I agree with that, absolutely. Definitely through their imams in France they had connexions with terrorist cells operating out of Iraq and Syria; I found multiple sources on that. And I'll have to do more research on the Yemeni connexion - I hadn't heard of that one before you'd mentioned it.
James wrote:Yeah, and it's not just those examples. The Arab League and other countries chimed in as well. Not that I'd want to read a whole lot into voices from some of these sources. There's a degree of irony in chiming in on something like that while enforcing the more extreme interpretations of Sharia Law at home.
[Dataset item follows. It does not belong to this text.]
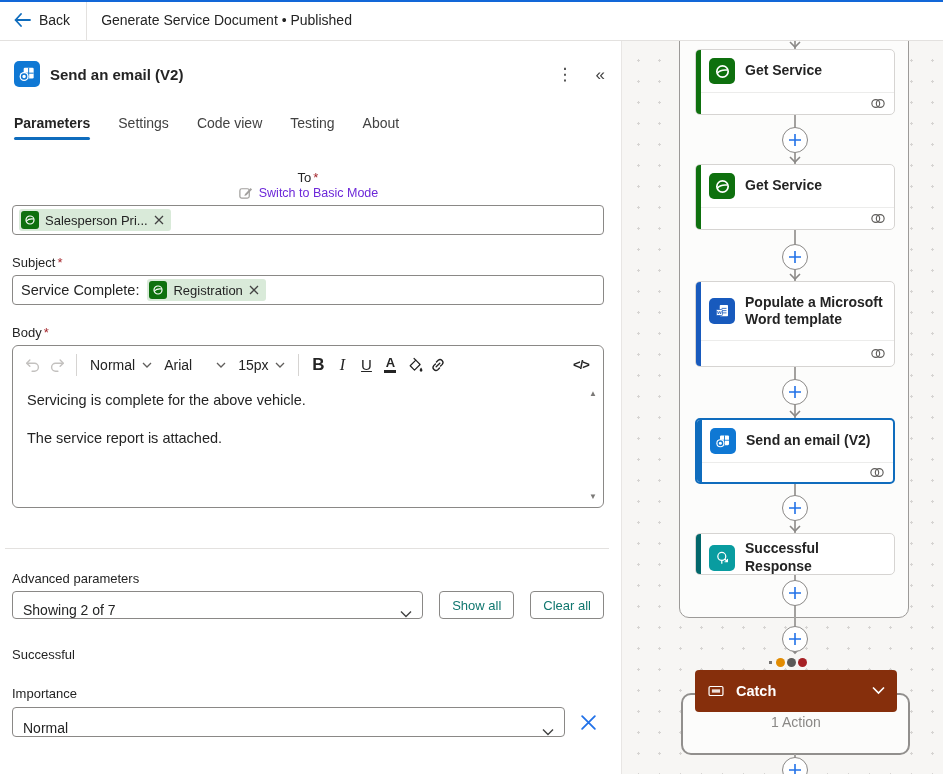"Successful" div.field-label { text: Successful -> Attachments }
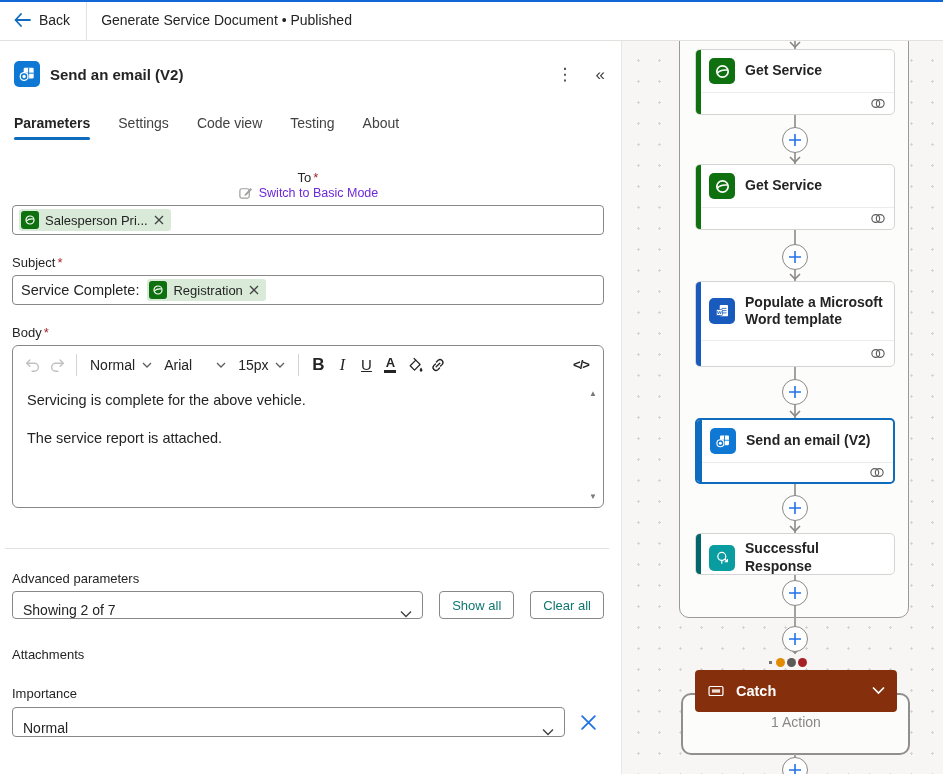"Add new item" div.attach-row { html: none -> <div> <div> <div> <svg> <path></path> </svg> <span>Add new item</span> </div> <div> <svg> <rect></rect> <rect></rect> <path></path> </svg> </div> </div> <div> <svg> <path></path> </svg> </div> </div> }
Which also carries to the amusing irony in representation from many of the world leaders who went to France for the following march. It's a shame the United States couldn't make it to make their own ironic statement.
I did post some of my thoughts on that here. Personally, I found it reassuring that the President didn't cave to the pressure either from Fox News or from Jon Stewart to attend the rally. It would have sent precisely the wrong message, and in this case I think President Obama sent precisely the right one, and rightly measured. (The man does have a backbone. Problem is, I think he misplaces it from time to time.

With regard to Arab League nations, I think there might be a self-defensive element as well, and a kind of 'the enemy of my enemy' mentality. None of them wants to see terrorism come to its own turf, even if some of them (like Saudi Arabia and Qatar) are particularly eager to fund it on their enemies' turf.